日本植物学の父・牧野富太郎が少年時代に訪れていた苔の美しい庭園は、土佐三名園の一つ。高知県指定名勝。
青源寺庭園について
【拝観は要事前電話予約】
「龍淵山 青源寺」(せいげんじ)は土佐藩主・山内家の筆頭家老であり、江戸時代に佐川の城下町を治めた深尾家の菩提寺。臨済宗妙心寺派。江戸時代に作庭された池泉式借景庭園が高知県指定名勝となっています。
京都では世界遺産の庭園を手掛けている禅僧・夢窓疎石の作庭と伝わる、高知市の国指定名勝『竹林寺庭園』。それと並び“土佐三名園”(土佐三大名園)と並び称される庭園が佐川町には二つ残ります。そのうち一つがこの青源寺。
その歴史は江戸時代はじめの1603年(慶長8年)、山内一豊に従って掛川から土佐国に入った武将・深尾重良により創建。江戸時代中期の1728年(享保13年)に大火によって山門を残し伽藍を焼失、現在残る庫裏は1731年に、本堂は1766年(明和3年)の再建。
庭園が作庭されたのは1603年の創建時とも、大火の後の再興の時期(1700年代半ばの宝暦年間)とも言われるそう。また2つある池の片方は昭和初期に新たにもうけられたもの。当初は文部省の指定名勝(=国指定名勝)からのちに高知県の名勝になったのはその辺の変化が理由なんだろうか…。

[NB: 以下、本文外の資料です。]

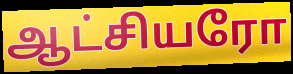
ஆட்சியரோ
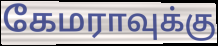
கேமராவுக்கு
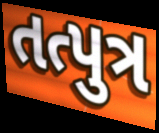
તત્પુત્ર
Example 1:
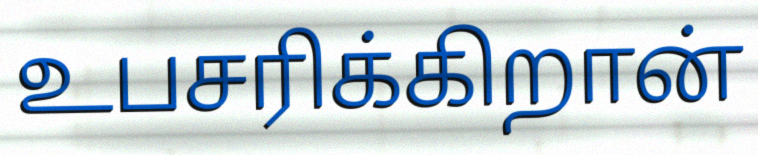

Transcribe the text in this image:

உபசரிக்கிறான்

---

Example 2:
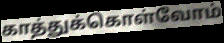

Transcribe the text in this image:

காத்துக்கொள்வோம்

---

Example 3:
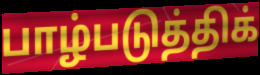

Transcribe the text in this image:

பாழ்படுத்திக்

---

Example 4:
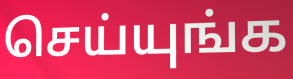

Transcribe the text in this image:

செய்யுங்க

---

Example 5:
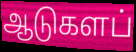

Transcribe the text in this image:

ஆடுகளப்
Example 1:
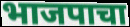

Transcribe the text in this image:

भाजपाचा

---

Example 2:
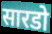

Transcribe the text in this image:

सारडो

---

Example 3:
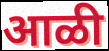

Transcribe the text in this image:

आळी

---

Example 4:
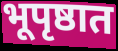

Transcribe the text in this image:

भूपृष्ठात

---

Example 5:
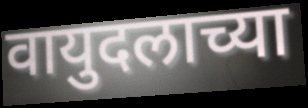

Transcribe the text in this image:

वायुदलाच्या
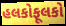
હલકોફૂલકો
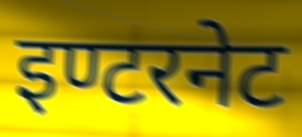
इण्टरनेट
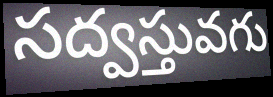
సద్వస్తువగు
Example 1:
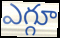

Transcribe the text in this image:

ఎగ్గూ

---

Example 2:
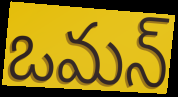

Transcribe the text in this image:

ఒమన్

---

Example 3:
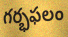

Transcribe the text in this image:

గర్భఫలం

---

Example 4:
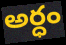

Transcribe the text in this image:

అర్ధం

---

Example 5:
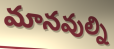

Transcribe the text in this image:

మానవుల్ని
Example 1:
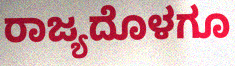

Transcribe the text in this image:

ರಾಜ್ಯದೊಳಗೂ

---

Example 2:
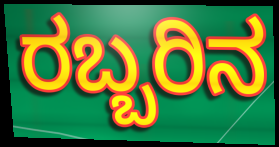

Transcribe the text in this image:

ರಬ್ಬರಿನ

なんと言っても特筆すべきは苔の美しさ。池の周りも岩盤も苔むしている(あと参道の石塁も苔むしている)。温暖な高知県にこんな苔スポットがあるとは想像もしていなかった!
岩壁がこの庭園の主題とされており、本堂の真裏にもうけられた枯滝石組から池泉へと繋がる姿が表現されています。また2回とも冬に訪れたのでこの写真では伝わらないけど、庭園中央や斜面にはモミジが中心に植わっており、秋には紅葉の名所(そして春にも青もみじの名所)なんだそう。でも禅宗の庭園。落葉した庭園でもその苔庭はわびさびや枯淡が感じられるし、雨の日もいい。
ちなみに佐川町出身の“日本の植物学の父”牧野富太郎博士はよくこのお寺に出入りしていたと、東京・練馬の博士の自邸に開かれた『牧野記念庭園』の展示パネルに記載されていました。こんな名園を見ながら育ったんだなあ…!
隣接する公園はそんな牧野博士の礎を築いた場所で、“牧野公園”と名付けられています。また土佐三名園のもう一つ『乗台寺庭園』はここから徒歩10分程の場所。この隠れた名園を中心としたマイクロ・ツーリズムとかいいと思うんだよなあ。